“Use these strategies for learning more.”
First, do an internet search on the words Christian microfinance or microenterprise and you will be able to learn about the philosophy and policies of some Christian organizations. For example, one that surfaces may surface is called PeerServants.org. This site recommended two books, the first an introductory one, and the second an intermediate book:
Christian Microenterprise Development: An Introduction by David Bussau and Russell Mask. This is short and written by two of the most respected individuals in the industry. It can be difficult to find, but do an online search for current availability.

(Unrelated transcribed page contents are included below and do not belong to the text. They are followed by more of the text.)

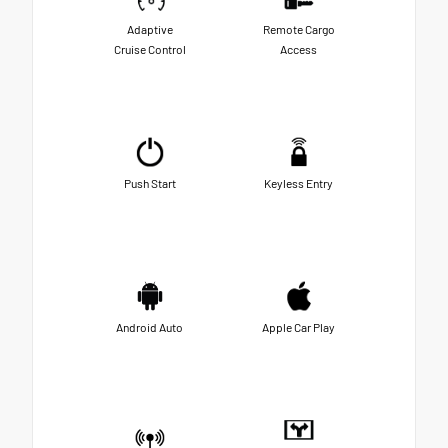
Adaptive
Remote Cargo
Cruise Control
Access
Push Start
Keyless Entry
Android Auto
Apple Car Play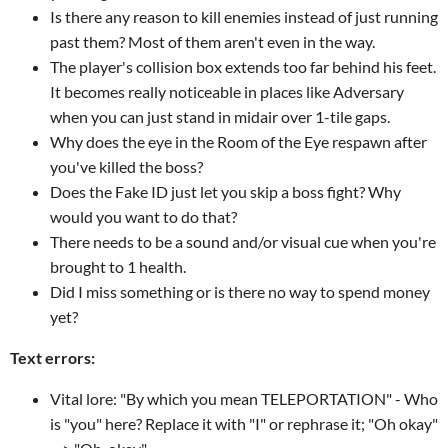
Is there any reason to kill enemies instead of just running
past them? Most of them aren't even in the way.
The player's collision box extends too far behind his feet.
It becomes really noticeable in places like Adversary
when you can just stand in midair over 1-tile gaps.
Why does the eye in the Room of the Eye respawn after
you've killed the boss?
Does the Fake ID just let you skip a boss fight? Why
would you want to do that?
There needs to be a sound and/or visual cue when you're
brought to 1 health.
Did I miss something or is there no way to spend money
yet?
Text errors:
Vital lore: "By which you mean TELEPORTATION" - Who
is "you" here? Replace it with "I" or rephrase it; "Oh okay"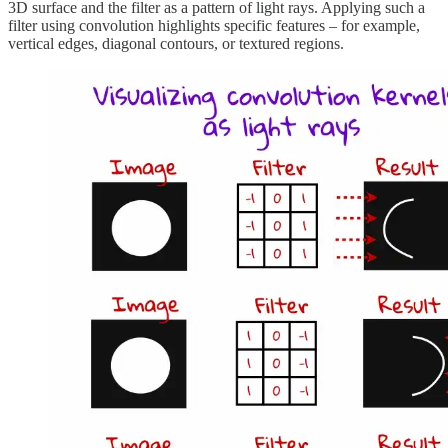
3D surface and the filter as a pattern of light rays. Applying such a
filter using convolution highlights specific features – for example,
vertical edges, diagonal contours, or textured regions.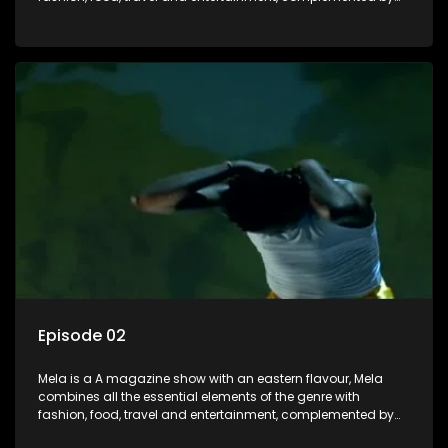
people-orientated features showcasing achievers, trend-
setters, opinion-makers and rising stars.
Episode 02
Mela is a A magazine show with an eastern flavour, Mela
combines all the essential elements of the genre with
fashion, food, travel and entertainment, complemented by
people-orientated features showcasing achievers, trend-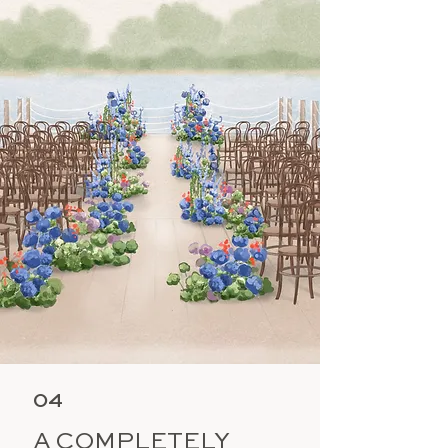
04
A COMPLETELY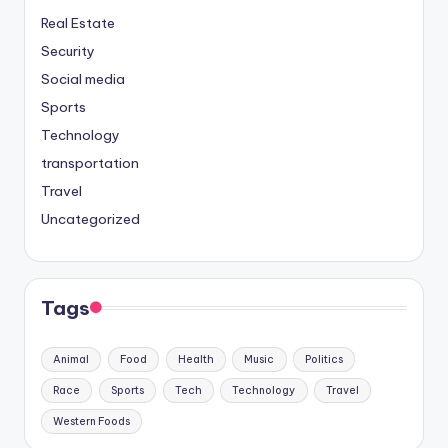
Real Estate
Security
Social media
Sports
Technology
transportation
Travel
Uncategorized
Tags
Animal
Food
Health
Music
Politics
Race
Sports
Tech
Technology
Travel
Western Foods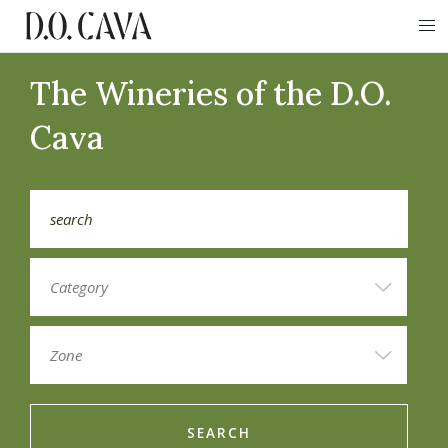
The Wineries of the D.O.
Cava
SEARCH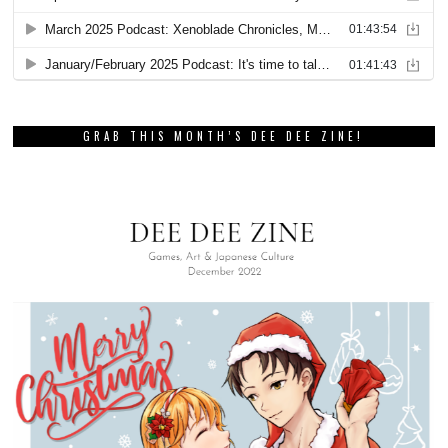
GRAB THIS MONTH’S DEE DEE ZINE!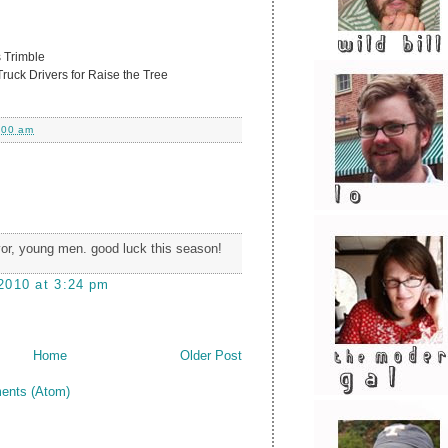
 Trimble
uck Drivers for Raise the Tree
:00 am
or, young men. good luck this season!
2010 at 3:24 pm
Home
Older Post
ents (Atom)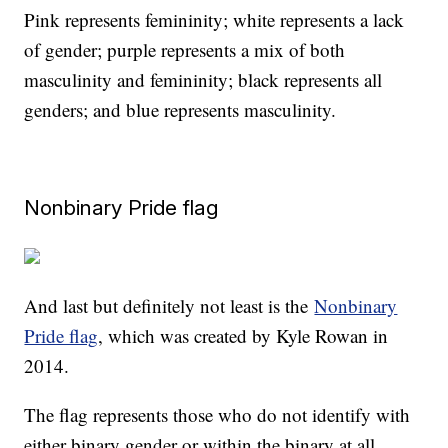
Pink represents femininity; white represents a lack
of gender; purple represents a mix of both
masculinity and femininity; black represents all
genders; and blue represents masculinity.
Nonbinary Pride flag
And last but definitely not least is the
Nonbinary
Pride flag
, which was created by Kyle Rowan in
2014.
The flag represents those who do not identify with
either binary gender or within the binary at all.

Microfinance Handbook: An Institutional and Financial Perspective by Joanna Ledgerwood. An excellent, more rigorous and technical overview of secular microfinance.
For an overview of microenterprise with insight observations, see the book Where There Are No Jobs, by David Befus.
Second, search for humanitarian organizations that engage in microenterprise work. For example, learn about the Garmeen Bank.
Third, check out local universities to see if they offer a course in microenterprise work.
Fourth, do something short-term with a microenterprise organization.
Lastly, if you are considering microenterprise service, don’t forget, you will need to have a passion for business, business skills, and business experience.
Answer from Ed, who served with SIM for 22 years in Nigeria, Liberia, and Eritrea.
“Look at this book, courses, and web sites.”
Read Christian Microenterprise Development: An Introduction. Check out The Chalmers Center for Economic Development, which teaches modules on Christian microenterprise development. They offer live courses and also a distance-learning course on foundations and principles of holistic ministry.